Helping the world understand its role in protecting human dignity stands at the center of the work of the Rome-based Talitha Kim network, explained Comboni Sister Gabriella Bottani, coordinator.
“One of the most important things of Talitha Kum is it is a space that grows from the leadership of women religious. We have a flavor of the female sensitivity to respond,” she told CNS.
Overall, about 1,000 women religious in 22 networks across 76 countries work on trafficking, Bottani said.
Whether it is Venezuelans fleeing to Brazil or Central Americans trying to enter the United States, she said the migration of people around the world feeds the trafficking industry as people move from country to country to escape poverty, with the poorest often the unwilling prey of traffickers.
Meeting women from the global south who live amid dire poverty to prevent young people from being trafficked inspired two members of the Sisters of the Holy Names of Jesus and Mary who are part of CATHII, the Internal and International Human Trafficking Action Committee in Montreal.
Sister Claudette Bastien and Sister Lise Gagnon agreed that it was helpful to “feel the passion” of the international response to trafficking.
“It’s good to know we are together,” Gagnon said.
That feeling of solidarity also reached Sister Angelina Segoviano, a member of the Oblate Sisters of the Most Holy Redeemer who works in trafficking ministry as part of the Red Rama network in Guatemala City. She helps young women and children understand the consequences of agreeing to relocate with the promise of work.

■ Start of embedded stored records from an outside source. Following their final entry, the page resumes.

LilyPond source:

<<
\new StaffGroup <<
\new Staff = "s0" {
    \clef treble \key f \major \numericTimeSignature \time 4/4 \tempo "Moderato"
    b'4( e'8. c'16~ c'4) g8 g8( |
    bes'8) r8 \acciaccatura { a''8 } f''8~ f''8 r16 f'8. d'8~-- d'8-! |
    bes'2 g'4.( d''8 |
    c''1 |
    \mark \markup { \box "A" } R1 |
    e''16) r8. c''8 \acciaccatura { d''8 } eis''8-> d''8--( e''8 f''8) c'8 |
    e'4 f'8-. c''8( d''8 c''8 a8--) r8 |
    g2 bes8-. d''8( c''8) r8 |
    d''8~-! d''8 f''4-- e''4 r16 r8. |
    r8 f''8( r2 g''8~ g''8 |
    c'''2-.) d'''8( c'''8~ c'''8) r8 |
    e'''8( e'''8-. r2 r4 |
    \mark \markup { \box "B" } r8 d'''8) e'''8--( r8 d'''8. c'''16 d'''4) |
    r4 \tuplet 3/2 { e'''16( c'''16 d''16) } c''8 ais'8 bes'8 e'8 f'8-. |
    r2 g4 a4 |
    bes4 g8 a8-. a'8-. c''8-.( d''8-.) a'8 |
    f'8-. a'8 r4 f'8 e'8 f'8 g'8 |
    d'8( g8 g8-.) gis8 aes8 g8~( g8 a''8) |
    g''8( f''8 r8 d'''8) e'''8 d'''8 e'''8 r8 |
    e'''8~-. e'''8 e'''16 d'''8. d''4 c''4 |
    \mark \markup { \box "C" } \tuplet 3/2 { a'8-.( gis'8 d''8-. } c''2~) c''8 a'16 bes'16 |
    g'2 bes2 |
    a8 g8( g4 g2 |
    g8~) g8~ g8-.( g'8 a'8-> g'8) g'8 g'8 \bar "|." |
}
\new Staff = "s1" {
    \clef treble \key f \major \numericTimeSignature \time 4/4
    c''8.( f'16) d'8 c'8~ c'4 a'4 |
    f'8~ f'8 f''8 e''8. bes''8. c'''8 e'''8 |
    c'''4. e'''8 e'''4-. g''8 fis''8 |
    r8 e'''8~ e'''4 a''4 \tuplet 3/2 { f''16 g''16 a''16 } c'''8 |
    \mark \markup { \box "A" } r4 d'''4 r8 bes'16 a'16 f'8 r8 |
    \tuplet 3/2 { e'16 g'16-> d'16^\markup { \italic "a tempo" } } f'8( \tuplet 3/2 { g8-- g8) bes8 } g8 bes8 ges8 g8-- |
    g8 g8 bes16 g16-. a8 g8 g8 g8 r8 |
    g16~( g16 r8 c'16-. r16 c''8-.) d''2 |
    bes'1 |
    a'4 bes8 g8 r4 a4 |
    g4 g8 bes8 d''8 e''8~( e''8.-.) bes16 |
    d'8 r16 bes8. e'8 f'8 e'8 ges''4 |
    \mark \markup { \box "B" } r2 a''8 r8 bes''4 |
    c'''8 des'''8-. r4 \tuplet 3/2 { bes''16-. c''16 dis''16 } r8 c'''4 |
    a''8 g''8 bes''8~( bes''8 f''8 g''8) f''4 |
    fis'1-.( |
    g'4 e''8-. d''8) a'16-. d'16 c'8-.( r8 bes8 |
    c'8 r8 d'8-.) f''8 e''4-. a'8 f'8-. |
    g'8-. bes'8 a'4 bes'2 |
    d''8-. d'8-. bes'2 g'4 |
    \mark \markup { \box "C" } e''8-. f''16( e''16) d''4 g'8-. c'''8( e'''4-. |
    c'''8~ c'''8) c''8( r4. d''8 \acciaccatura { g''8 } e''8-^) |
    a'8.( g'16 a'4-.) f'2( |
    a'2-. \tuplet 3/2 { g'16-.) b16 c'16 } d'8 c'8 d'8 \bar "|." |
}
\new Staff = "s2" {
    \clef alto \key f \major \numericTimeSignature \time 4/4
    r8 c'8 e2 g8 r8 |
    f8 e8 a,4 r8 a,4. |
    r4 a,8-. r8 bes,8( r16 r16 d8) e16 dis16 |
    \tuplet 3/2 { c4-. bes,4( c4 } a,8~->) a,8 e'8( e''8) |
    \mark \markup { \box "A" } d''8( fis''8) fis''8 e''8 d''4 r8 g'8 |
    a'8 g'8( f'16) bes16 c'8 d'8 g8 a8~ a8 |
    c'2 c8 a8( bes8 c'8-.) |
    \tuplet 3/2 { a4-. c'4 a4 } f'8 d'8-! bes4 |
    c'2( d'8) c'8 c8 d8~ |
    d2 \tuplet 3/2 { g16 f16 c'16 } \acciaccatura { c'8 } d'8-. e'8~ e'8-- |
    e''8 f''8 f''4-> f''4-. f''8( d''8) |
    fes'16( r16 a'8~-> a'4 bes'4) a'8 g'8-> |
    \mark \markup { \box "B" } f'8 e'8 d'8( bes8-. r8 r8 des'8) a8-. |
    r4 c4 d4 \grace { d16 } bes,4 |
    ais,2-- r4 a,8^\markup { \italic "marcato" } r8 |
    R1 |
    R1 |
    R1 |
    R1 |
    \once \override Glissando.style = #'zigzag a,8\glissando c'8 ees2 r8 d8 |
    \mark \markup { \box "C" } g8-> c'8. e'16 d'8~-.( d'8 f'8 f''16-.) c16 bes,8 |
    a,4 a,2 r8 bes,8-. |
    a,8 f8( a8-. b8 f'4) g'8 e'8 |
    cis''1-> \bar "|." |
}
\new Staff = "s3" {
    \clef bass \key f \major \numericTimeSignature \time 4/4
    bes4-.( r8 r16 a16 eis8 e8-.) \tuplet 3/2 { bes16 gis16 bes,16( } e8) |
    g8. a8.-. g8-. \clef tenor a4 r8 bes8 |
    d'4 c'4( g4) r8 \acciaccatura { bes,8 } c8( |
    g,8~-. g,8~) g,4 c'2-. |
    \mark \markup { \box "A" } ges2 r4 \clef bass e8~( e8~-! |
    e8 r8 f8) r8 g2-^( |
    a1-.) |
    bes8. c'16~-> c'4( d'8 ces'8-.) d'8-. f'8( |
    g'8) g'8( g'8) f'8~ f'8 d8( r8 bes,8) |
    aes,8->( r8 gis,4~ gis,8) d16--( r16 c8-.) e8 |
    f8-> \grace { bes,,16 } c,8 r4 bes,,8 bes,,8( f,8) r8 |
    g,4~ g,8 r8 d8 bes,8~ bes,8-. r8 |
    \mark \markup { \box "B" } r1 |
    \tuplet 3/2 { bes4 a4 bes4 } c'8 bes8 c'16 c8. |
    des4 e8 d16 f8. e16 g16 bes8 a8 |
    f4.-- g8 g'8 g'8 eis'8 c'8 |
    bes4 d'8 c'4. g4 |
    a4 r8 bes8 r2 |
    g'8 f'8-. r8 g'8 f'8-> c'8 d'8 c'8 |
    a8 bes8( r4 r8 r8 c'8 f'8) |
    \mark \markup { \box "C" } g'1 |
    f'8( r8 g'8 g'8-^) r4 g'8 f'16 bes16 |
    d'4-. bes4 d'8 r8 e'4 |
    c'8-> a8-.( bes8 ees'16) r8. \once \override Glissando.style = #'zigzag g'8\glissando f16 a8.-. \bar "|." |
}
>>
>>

“We’re among the poorest people and in the communities of people suffering in human trafficking,” she said. “We help them understand that they are human beings, not something to be merchandized.”
But trafficking isn’t limited to people from poor communities south of the U.S. border. Benedictine Sister Teresa Ann Wolf, director of the Benedictine Multicultural Center in Watertown, South Dakota, knows trafficking occurs even in her part of the country.
She cited the annual Sturgis Motorcycle Rally in western South Dakota, which draws hundreds of thousands of people, as being a regular target of sex traffickers. She compared the event to a Super Bowl host city where sex trafficking spikes each February. Beyond that, the state’s fall pheasant hunting season also presents another window for trafficking, she said.
“There’s all these people coming in with money and are looking for a good time. Wherever you have an event that attracts men, it’s an opportunity for sex trafficking,” she said.
The Benedictine’s effort focuses on building a broad network in the community, including law enforcement to find assistance for women who find themselves being trafficked and educational programs at schools and community groups.
Near the end of the meeting, Bottani called on the women religious to become more organized than the traffickers.
“Human trafficking is increasing,” she said in a call to action. “Women and children face discrimination and the patriarchal order of society. … We’re called to recognize the presence of God in our brothers and sisters.”